People will perform better during job interviews, presentations, and exams if they can easily think back to times when they felt powerful. That’s according to new research by Joris Lammers of the University of Cologne in Germany; David Dubois of INSEAD in Fontainebleau, France; Derek D. Rucker of Northwestern University in Evanston, Illinois; and Adam D. Galinsky of Columbia University in New York City.
According to Galinsky, merely remembering “a past episode of power can significantly transform thinking, feeling, and behaviors across social situations—and yield significant social advantages like greater optimism, persuasive abilities, and eventually even land you a job.” Past research has shown that those with a sense of high power are more confident, better able to hold on to resources, and more likely to oppose the greater good for their own gain.

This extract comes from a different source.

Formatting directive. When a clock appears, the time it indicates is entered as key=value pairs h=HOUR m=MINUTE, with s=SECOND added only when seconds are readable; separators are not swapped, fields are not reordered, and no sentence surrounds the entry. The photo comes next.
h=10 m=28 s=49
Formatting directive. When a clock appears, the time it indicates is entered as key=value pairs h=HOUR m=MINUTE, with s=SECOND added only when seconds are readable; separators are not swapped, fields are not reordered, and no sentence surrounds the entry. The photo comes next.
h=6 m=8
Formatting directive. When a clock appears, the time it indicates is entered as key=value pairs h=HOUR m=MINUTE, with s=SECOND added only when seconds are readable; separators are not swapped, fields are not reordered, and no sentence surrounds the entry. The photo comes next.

The authors tested whether a change in the ease of recalling a high-power experience would moderate these consequences in experiments in which people were asked to remember episodes of powerfulness or powerlessness. In addition, the researchers measured subjects’ responses toward consequences of power, such as greater confidence or likelihood to disobey orders.
In one experiment, participants in the high-power condition reported being more likely to exceed the speed limit when running late than those in the low-power condition—but only when they could retrieve memories of powerful experiences.

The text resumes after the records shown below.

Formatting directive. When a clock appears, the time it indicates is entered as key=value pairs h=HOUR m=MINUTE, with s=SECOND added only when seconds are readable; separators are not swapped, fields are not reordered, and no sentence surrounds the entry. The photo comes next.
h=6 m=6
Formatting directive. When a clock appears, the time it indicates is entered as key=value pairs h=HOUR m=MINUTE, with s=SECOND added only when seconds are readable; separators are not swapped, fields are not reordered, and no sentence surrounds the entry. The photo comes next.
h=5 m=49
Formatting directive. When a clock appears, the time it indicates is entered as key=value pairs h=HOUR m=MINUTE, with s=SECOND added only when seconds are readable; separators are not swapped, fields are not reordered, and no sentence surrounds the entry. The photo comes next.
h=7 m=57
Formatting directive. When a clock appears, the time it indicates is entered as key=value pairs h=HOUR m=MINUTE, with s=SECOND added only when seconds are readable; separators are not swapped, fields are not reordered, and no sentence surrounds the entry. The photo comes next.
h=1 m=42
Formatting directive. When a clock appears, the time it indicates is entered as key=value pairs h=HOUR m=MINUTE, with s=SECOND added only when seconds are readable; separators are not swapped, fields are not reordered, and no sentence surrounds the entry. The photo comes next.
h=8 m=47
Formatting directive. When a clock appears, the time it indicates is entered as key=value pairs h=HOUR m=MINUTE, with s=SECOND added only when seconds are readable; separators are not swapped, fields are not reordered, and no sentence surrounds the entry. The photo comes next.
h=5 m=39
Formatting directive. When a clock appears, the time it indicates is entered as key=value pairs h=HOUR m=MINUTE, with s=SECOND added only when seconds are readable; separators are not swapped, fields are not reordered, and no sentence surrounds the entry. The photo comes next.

“Difficulty in remembering an episode of power may either be chronic or situational,” says Galinksy. For example, people from low socioeconomic backgrounds might find it difficult to recall a power-related memory.
Organizations that want to boost employees’ confidence could look for ways for them to feel powerful, the researchers suggest, such as involving workers in activities that give them opportunities to realize they control their own destinies and resources.
“Ease of Retrieval Moderates the Effects of Power: Implications for the Replicability of Power Recall Effects” was published in the February 2017 issue of Social Cognition.